SAN FRANCISCO (CBS SF) – San Francisco Mayor London Breed said Friday she has tested negative for COVID-19 for a second time after being exposed to the virus, her remarks coming as she announced the city would continue to pause its reopening process indefinitely because of a surge in coronavirus cases.
The decision by the San Francisco Department of Public Health to pause reopening comes as San Francisco has been placed on the State of California’s county monitoring list, or “watch list” due to rising hospitalizations.
“On April 11th, we had 94 people hospitalized. By mid-June we were down to as low as 26 people. We’re now back up to 80 people in the hospital,” Breed said at a news conference on Friday.
The change means indoor malls and non-essential offices must now close, except for minimum basic operations, effective Monday, July 20.
Friday’s announcement came a day after Breed warned the crisis would likely continue for the foreseeable future and urged better coordination among leaders, as COVID-19 cases rise in San Francisco and across the country.
“I want to be clear. We are living in COVID for the next, you know, 12 to 18 months, and we are really all in this together. That’s why when you have governors of states not requiring masks by their constituents, that’s why we have a problem,” Breed said in an interview with CNN’s Wolf Blitzer on Thursday.
“I want to be clear, we are living in Covid for the next, you know, 12 to 18 months and we are really all in this together… We can’t have governors, mayors, even our President, making different decisions because we are all impacted by bad choices,” SF Mayor @LondonBreed says. pic.twitter.com/3CanKooKhS
— CNN (@CNN) July 16, 2020
“We need something on a more national scale to address what we know, we are all struggling with. Yes we want to open schools. Yes, we want to open businesses. We want the economy to get going,” Breed went on to say. “But the only way that’s going to happen is if everybody does their part. And we can’t have governors, mayors, even our President making different decisions because we are all impacted by bad choices.”

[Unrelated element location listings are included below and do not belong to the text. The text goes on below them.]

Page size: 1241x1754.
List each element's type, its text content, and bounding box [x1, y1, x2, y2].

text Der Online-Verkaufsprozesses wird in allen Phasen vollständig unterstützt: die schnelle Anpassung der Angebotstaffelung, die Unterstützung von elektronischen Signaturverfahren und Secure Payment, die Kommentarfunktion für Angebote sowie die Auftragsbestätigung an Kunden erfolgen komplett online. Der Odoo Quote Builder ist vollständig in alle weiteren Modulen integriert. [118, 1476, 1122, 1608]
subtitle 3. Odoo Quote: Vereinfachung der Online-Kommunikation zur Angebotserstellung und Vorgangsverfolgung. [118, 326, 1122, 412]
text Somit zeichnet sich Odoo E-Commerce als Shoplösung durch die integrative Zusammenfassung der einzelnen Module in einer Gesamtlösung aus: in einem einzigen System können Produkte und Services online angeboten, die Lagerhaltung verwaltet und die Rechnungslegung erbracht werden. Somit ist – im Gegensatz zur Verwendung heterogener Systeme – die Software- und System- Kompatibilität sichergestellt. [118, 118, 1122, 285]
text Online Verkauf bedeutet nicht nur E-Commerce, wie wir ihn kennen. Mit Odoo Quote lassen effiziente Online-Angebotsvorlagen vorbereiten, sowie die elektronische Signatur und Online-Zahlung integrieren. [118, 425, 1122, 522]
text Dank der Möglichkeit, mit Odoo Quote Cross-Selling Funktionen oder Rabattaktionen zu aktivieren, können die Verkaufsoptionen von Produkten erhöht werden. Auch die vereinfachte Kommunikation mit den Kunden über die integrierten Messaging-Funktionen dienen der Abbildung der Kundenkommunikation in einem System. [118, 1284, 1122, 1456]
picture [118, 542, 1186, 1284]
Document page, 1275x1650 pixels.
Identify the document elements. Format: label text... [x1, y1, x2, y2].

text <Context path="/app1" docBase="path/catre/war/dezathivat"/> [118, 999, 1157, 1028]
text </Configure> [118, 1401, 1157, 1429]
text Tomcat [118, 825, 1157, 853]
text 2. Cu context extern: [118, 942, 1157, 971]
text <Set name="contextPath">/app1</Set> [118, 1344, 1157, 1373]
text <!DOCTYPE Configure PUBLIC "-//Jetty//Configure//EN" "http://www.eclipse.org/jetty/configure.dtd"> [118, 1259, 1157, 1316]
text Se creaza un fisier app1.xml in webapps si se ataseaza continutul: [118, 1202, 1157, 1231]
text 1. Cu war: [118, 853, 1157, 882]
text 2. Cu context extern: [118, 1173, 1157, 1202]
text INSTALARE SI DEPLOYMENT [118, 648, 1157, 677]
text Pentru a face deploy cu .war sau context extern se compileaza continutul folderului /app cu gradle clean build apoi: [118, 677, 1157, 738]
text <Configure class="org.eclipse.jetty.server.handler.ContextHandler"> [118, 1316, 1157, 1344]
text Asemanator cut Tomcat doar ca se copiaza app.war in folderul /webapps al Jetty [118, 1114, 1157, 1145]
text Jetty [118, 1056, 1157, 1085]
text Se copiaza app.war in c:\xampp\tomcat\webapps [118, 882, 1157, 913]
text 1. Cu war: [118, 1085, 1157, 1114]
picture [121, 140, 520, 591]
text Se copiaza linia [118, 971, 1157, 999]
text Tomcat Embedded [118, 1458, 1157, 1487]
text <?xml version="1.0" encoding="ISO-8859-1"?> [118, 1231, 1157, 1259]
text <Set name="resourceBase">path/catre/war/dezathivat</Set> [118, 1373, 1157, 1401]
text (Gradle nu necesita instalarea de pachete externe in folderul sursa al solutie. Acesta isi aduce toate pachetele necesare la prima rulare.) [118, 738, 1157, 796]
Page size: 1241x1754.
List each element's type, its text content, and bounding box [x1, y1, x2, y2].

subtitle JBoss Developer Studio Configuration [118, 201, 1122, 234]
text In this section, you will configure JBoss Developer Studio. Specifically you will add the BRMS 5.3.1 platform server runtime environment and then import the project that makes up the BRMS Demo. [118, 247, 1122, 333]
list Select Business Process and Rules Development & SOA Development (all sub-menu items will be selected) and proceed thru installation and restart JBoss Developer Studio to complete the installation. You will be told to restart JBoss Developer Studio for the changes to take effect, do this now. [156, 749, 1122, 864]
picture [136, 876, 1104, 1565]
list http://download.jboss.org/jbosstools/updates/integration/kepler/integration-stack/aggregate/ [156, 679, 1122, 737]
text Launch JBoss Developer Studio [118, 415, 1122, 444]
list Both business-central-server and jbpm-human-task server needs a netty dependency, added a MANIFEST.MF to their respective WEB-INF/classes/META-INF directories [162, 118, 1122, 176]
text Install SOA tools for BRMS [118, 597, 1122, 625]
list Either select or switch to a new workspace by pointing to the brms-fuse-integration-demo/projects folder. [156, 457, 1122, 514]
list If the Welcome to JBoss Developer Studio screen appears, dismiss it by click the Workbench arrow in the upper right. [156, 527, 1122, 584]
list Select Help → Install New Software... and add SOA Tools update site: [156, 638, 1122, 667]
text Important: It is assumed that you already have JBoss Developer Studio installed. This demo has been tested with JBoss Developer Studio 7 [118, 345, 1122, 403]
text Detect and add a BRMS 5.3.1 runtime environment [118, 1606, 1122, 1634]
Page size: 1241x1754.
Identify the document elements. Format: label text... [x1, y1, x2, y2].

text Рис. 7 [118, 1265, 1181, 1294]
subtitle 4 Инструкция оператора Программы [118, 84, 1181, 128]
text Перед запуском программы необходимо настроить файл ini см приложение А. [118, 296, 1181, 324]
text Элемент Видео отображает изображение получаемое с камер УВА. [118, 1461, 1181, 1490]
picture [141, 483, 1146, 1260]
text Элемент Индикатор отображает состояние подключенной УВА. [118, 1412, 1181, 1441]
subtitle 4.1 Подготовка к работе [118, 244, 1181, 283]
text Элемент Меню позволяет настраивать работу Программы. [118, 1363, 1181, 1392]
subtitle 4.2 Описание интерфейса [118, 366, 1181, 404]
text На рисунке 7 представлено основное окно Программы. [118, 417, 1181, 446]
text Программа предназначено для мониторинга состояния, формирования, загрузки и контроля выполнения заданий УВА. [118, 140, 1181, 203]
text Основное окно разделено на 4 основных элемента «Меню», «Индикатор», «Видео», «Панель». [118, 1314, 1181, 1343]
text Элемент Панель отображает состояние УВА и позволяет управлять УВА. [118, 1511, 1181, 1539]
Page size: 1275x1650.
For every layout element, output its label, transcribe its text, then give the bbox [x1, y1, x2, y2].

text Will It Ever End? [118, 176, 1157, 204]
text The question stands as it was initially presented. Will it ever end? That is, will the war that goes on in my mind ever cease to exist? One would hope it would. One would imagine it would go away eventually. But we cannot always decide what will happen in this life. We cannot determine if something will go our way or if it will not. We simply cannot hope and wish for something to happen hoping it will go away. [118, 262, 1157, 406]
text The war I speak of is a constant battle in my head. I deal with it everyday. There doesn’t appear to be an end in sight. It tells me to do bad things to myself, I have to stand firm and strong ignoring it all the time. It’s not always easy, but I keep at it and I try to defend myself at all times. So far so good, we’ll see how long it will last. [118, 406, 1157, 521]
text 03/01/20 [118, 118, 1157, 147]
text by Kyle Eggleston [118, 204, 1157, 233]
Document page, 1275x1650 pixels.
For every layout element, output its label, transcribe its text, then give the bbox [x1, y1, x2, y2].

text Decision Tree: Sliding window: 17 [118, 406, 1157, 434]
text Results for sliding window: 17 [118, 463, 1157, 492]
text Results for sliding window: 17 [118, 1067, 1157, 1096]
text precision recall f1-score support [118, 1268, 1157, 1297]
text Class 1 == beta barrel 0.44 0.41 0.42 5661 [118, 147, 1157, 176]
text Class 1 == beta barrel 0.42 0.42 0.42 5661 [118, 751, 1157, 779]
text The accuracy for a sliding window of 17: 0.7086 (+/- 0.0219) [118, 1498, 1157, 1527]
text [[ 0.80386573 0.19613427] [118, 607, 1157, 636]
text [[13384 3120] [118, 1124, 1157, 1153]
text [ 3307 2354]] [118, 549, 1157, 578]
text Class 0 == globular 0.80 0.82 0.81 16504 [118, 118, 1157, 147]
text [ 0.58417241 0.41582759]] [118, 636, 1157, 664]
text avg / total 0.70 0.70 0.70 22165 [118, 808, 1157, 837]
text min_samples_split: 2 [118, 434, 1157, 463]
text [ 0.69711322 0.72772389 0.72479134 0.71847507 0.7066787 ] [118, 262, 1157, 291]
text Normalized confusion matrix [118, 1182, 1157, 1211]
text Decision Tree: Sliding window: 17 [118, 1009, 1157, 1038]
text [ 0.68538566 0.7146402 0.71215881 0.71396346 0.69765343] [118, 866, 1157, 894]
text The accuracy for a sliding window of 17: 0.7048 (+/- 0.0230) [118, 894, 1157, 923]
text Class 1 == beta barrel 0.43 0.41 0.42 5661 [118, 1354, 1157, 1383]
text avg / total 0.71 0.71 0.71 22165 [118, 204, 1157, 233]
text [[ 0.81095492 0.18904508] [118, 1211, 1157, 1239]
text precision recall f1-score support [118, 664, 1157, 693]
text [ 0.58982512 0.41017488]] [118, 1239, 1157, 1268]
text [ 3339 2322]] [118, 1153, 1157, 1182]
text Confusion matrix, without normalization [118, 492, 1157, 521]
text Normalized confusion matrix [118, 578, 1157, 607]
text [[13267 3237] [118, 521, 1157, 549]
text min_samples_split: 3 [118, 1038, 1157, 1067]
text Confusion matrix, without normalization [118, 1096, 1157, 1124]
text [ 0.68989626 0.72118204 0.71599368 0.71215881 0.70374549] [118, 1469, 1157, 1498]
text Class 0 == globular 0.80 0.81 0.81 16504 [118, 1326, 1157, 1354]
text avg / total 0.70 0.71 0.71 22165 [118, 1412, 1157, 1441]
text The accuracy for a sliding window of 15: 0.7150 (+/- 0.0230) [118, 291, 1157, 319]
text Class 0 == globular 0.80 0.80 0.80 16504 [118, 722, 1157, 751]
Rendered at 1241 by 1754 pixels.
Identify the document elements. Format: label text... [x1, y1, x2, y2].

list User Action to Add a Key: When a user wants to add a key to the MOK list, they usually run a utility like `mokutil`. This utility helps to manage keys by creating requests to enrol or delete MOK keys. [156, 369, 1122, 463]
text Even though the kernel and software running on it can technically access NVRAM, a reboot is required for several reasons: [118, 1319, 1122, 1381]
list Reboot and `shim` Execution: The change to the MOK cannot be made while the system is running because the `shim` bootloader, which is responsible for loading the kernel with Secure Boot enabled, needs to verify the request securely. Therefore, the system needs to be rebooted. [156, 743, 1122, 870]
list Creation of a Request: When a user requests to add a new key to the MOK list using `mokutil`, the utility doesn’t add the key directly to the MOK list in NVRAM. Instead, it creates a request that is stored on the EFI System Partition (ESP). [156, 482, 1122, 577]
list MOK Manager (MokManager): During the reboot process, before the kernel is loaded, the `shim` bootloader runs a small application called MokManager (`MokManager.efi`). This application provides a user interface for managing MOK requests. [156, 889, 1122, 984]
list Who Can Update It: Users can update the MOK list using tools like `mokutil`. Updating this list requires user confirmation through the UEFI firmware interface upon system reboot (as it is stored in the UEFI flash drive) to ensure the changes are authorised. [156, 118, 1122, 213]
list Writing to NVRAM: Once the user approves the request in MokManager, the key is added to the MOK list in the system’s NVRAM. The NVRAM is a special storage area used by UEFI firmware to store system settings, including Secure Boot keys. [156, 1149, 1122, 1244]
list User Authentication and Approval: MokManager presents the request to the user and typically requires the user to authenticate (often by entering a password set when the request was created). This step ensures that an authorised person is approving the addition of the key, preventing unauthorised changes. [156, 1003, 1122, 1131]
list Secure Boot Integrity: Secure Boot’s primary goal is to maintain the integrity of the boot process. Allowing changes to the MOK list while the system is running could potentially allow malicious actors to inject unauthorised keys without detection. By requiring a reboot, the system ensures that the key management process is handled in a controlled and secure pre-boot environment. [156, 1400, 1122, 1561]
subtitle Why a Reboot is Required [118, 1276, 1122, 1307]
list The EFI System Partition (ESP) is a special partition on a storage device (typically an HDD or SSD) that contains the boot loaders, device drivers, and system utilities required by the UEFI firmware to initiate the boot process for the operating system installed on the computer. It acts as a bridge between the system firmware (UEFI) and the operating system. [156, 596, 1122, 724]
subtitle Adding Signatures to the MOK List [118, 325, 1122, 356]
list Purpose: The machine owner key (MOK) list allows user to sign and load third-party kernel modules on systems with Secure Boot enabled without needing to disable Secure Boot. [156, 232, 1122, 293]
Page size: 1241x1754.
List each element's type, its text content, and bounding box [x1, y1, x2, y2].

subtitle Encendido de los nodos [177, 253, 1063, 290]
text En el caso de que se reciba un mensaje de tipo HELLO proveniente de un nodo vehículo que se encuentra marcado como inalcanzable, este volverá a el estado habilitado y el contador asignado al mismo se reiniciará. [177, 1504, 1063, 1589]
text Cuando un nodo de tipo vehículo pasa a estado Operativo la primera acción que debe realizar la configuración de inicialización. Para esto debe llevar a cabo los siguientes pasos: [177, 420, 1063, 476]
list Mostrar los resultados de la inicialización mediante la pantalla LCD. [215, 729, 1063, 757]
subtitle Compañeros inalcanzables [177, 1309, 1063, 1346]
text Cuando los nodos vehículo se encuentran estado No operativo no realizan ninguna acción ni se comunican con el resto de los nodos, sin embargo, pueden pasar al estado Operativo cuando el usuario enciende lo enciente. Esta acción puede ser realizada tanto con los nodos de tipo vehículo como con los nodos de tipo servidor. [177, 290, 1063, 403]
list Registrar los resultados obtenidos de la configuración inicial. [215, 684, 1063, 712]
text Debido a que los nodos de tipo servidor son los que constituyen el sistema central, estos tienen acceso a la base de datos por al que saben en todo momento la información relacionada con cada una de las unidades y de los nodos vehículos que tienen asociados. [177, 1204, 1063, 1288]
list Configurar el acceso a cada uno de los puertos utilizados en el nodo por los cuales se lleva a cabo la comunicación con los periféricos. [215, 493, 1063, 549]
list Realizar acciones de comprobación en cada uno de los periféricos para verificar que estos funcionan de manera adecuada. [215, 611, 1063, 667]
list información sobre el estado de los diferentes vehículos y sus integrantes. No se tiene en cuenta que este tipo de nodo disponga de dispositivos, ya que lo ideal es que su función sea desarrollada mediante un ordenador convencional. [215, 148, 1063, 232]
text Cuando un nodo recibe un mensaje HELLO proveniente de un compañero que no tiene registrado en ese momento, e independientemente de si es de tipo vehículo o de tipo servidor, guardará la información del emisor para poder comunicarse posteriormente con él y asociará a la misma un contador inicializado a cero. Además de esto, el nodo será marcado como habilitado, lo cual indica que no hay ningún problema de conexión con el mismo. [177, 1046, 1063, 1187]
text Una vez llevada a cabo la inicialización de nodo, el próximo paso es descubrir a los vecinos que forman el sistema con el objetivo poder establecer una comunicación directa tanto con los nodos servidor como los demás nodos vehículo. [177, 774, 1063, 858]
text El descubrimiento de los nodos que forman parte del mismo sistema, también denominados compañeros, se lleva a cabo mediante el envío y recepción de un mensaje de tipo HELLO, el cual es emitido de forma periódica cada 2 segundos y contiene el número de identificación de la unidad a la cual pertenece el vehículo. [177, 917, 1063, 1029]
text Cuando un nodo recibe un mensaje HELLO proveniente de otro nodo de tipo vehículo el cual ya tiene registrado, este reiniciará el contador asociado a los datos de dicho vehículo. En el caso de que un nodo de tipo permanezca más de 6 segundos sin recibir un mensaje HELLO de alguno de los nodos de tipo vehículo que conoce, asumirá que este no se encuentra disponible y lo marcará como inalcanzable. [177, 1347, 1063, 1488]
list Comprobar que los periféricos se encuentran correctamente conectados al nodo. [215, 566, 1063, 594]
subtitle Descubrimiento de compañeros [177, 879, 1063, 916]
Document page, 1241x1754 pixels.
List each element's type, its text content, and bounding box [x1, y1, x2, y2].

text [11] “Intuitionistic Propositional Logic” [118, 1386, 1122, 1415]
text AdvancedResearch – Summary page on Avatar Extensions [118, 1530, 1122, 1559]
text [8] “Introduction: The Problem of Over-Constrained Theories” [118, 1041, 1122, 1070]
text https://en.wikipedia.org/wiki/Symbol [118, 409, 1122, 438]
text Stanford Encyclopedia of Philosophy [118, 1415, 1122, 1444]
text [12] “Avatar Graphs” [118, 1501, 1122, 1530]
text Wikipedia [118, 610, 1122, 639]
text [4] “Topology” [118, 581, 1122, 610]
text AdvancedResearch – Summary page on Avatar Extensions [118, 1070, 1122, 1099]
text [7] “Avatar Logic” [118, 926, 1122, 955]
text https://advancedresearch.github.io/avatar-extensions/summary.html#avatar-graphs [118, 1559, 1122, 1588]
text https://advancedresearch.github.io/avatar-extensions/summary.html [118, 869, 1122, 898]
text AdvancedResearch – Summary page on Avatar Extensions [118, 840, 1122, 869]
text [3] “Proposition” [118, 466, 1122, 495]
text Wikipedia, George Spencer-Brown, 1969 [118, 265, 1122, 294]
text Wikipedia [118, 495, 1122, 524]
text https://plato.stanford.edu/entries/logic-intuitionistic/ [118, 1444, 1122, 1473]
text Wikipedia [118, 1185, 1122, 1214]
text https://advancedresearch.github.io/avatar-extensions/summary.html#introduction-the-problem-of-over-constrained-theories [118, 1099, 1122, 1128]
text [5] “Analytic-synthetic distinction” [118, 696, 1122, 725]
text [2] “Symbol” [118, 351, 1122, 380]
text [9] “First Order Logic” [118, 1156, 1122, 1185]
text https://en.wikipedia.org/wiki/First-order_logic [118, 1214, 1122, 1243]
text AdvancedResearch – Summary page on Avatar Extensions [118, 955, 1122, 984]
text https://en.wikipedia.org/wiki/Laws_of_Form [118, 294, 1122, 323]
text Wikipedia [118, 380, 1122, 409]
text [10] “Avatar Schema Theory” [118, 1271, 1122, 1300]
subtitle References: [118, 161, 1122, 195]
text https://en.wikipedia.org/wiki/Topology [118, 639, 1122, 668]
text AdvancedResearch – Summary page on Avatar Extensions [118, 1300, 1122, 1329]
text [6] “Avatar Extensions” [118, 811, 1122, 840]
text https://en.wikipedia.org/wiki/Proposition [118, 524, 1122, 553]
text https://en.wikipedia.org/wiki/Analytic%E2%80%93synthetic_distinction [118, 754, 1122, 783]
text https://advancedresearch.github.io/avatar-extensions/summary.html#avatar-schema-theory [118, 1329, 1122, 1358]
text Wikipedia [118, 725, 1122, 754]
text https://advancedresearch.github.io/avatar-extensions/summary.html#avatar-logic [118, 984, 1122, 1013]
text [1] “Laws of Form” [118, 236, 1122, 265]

When asked about the rising number of cases locally, Breed said, “I think it has a lot to do with many of the large gatherings that continue to take place across the state.”
The mayor said their data showed those who participate in large gatherings, along with the city’s Latino workforce, were being infected in higher numbers.
Breed also said the virus’ Re number, a measure on the average number of people who become infected with COVID-19 by an infectious person, was at 1.3. The mayor stressed the number should be 1.0 or below to continue reopening.
“People are tired of the virus, but the virus isn’t tired of us. And the fact is we can’t get complacent, and I think that has had a lot to do with what we’re seeing,” Breed said.
The mayor also discussed the San Francisco Unified School District’s recent decision to begin the year under distance learning, saying “based on what we see with the data, we are not in a position where we will be able to allow to schools to reopen at this time.”
As of Friday morning, at least 52 people have died and 4,975 people in San Francisco have tested positive for COVID-19 since the pandemic began.